Extract the full passage on the footballer Clarke Oduor word for word, leaving nothing out.
-- START OF PASSAGE GIVEN --
Clarke Sydney Omondi Oduor (born 25 June 1999) is a Kenyan professional footballer who plays for League One club Barnsley, and the Kenya national team. He plays as a left back, however he has also played as an attacking midfielder and winger.

Career

Leeds United
Oduor started his career at Leeds United's academy, signing a professional contract on 16 January 2017.

He made his professional debut on 6 January 2019, coming on as an 85th-minute substitute during a 2–1 defeat to Queens Park Rangers in the third round of the FA Cup.

On 17 February, Oduor signed a new contract with Leeds, extending his deal until the end of the 2019–20 season with the option of a further year.

Oduor featured regularly for Carlos Corberán's Leeds United under-23 side over the course of the 2018–19 season, showing his versatility by playing as left back, left wing back, winger and as a forward over the course of the year. With Oduor's help, Leeds won the PDL Northern League championship as well as the national PDL championship, beating Birmingham City in the final.

Barnsley
On 31 August 2019, Oduor signed a four-year deal to join EFL Championship side Barnsley.

On 7 December, Oduor made his league debut for Barnsley as a 93rd-minute substitute in the Championship. On 14 December, Oduor made his first league start for the side. On 26 December, he earned Man of the Match honours in a league match against West Bromwich Albion. He scored his first goal in the 91st minute of the last game of the 2019–20 season against Brentford to keep Barnsley in the Championship.

On 1 September 2022, Oduor signed for Hartlepool United on loan. He scored his first goal Hartlepool in a 2–1 defeat to Swindon Town.
-- END OF PASSAGE GIVEN --
-- START OF DATA ROWS --
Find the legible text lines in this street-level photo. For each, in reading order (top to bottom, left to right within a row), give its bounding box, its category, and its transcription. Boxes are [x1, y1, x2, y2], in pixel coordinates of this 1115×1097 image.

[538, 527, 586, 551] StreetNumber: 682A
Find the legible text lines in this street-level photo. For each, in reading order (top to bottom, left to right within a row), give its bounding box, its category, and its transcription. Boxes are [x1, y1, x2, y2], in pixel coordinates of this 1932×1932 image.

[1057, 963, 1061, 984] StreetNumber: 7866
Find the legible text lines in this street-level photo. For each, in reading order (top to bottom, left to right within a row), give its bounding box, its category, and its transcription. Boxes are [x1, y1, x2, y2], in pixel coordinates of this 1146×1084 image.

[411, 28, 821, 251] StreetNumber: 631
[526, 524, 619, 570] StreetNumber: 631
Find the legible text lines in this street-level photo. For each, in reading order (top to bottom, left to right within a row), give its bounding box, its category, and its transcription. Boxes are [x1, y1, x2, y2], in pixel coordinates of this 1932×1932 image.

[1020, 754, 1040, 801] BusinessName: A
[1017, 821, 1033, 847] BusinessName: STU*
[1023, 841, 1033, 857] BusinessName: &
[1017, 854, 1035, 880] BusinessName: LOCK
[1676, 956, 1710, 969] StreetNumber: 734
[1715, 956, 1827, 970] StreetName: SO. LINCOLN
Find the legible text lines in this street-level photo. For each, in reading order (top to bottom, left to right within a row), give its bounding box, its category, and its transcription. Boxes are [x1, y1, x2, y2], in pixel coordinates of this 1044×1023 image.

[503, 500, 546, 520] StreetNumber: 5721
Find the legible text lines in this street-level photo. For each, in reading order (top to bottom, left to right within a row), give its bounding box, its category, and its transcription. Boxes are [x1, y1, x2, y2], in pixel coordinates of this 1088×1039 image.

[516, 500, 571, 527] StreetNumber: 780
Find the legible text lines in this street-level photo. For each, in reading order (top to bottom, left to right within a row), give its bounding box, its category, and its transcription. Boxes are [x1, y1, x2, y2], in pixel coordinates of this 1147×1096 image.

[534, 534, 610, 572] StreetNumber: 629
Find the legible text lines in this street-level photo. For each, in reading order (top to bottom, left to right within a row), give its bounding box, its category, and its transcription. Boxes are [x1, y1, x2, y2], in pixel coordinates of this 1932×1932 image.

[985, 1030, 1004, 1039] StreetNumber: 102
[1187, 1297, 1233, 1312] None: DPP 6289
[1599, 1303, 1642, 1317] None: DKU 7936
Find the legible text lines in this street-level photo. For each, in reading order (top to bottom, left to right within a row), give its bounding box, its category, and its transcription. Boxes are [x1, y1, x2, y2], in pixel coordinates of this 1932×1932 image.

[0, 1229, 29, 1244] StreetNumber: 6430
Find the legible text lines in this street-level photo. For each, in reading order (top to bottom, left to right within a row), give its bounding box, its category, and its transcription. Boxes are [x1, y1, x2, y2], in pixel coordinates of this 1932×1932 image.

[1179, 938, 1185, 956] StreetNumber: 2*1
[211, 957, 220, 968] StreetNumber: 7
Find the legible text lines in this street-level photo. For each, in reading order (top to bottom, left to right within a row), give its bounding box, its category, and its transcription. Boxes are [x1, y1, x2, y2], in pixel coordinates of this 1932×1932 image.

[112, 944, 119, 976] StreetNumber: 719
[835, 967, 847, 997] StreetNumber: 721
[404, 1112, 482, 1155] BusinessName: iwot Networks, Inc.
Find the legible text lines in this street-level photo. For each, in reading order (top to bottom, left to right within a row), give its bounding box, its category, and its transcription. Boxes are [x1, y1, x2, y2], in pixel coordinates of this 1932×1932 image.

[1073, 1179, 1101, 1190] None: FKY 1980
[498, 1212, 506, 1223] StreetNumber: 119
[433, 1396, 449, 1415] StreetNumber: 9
-- END OF DATA ROWS --
> _RESPONSE FOR THIS EXERCISE_
Clarke Sydney Omondi Oduor (born 25 June 1999) is a Kenyan professional footballer who plays for League One club Barnsley, and the Kenya national team. He plays as a left back, however he has also played as an attacking midfielder and winger.

Career

Leeds United
Oduor started his career at Leeds United's academy, signing a professional contract on 16 January 2017.

He made his professional debut on 6 January 2019, coming on as an 85th-minute substitute during a 2–1 defeat to Queens Park Rangers in the third round of the FA Cup.

On 17 February, Oduor signed a new contract with Leeds, extending his deal until the end of the 2019–20 season with the option of a further year.

Oduor featured regularly for Carlos Corberán's Leeds United under-23 side over the course of the 2018–19 season, showing his versatility by playing as left back, left wing back, winger and as a forward over the course of the year. With Oduor's help, Leeds won the PDL Northern League championship as well as the national PDL championship, beating Birmingham City in the final.

Barnsley
On 31 August 2019, Oduor signed a four-year deal to join EFL Championship side Barnsley.

On 7 December, Oduor made his league debut for Barnsley as a 93rd-minute substitute in the Championship. On 14 December, Oduor made his first league start for the side. On 26 December, he earned Man of the Match honours in a league match against West Bromwich Albion. He scored his first goal in the 91st minute of the last game of the 2019–20 season against Brentford to keep Barnsley in the Championship.

On 1 September 2022, Oduor signed for Hartlepool United on loan. He scored his first goal Hartlepool in a 2–1 defeat to Swindon Town.